Mein Eindruck ist, diese Überromantisierung der Liebe und das große Zelebrieren von Verlobung und Hochzeit sind ein Versuch, Sicherheit zu schaffen. Wenn die Hochzeit märchenhaft ist, dann gibt es auch bestimmt ein Happy End, scheinen viele Menschen zu hoffen. Dabei zeigen Untersuchungen genau das Gegenteil: Ehen, die mit einer extrem teuren und aufwändigen Hochzeit begannen, sind weniger stabil als die „günstigeren“.

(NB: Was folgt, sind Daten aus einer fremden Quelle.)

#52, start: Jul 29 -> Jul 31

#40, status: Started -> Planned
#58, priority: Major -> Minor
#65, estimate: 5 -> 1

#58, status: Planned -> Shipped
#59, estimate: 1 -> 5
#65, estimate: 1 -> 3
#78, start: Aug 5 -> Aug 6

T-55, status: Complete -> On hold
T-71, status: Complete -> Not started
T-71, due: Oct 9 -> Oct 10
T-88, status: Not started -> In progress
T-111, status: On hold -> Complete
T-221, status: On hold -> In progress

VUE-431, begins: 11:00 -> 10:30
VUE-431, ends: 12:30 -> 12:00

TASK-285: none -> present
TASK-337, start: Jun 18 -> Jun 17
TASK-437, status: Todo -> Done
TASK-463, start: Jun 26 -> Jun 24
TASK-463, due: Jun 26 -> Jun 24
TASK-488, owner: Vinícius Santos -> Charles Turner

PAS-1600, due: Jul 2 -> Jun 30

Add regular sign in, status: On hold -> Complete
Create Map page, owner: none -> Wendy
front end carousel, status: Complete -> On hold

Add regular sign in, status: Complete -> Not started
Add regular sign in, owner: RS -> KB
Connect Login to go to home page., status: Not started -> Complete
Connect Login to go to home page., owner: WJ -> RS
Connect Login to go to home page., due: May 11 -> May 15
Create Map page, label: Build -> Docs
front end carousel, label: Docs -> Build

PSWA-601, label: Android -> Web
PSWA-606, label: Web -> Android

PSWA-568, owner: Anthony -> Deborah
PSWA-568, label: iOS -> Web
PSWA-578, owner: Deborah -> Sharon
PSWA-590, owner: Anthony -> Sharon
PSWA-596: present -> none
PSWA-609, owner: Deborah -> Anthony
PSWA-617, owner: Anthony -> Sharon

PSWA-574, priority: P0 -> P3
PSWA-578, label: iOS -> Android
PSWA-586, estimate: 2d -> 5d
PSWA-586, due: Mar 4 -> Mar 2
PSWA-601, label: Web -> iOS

Wissen Sie, der Stoff, aus dem die Liebe gemacht ist, das sind Affekte. Rein psychologisch gesehen sind Affekte per se flüchtig. Wie kann man auf Affekten eine Ehe aufbauen? Ich kann ja auch kein Haus auf Seifenschaum errichten. Diese etwas naive Haltung geht gegen jede Historizität, denn das Gefühlskonzept der Liebesehe ist blutjung. Bis zur Epoche der Romantik diente die Ehe der Erbfolge und der Versorgung. Es gibt Quellen, dass Ehepaare die Ehe zwar in Form des Beischlafs vollzogen haben, dieser galt sogar als Beweis für die Gültigkeit der Ehe, dass sie sich aber nicht geküsst haben. Man stelle sich das vor: eine Ehe ohne Küssen! Bedenken Sie, lieber Herr Hegmann, was allein das Küssen heutzutage für eine Bedeutung hat, wie viele Probleme es in Beziehungen gibt, weil die Freude an leidenschaftlichen Küssen mit der Zeit nachlässt. Das ist eine Sache, die von Beziehungen erwartet wird: heiße Küsse bis ins Rentenalter.
Für mich steckt das Beziehungsmodell mit der Formel „Wenn die Liebe und die Leidenschaft wirklich groß sind, bleiben sie für alle Ewigkeiten, und man kann mit jedem Recht der Welt auf eine stabile Ehe vertrauen, sonst ist die Liebe beziehungsweise die Leidenschaft eben nicht richtig, und neue Liebe und neue Leidenschaft müssen her“, entweder noch in den Kinderschuhen und wird sich mit der Zeit bewähren – was ich stark bezweifle. Oder das Modell taugt gar nicht.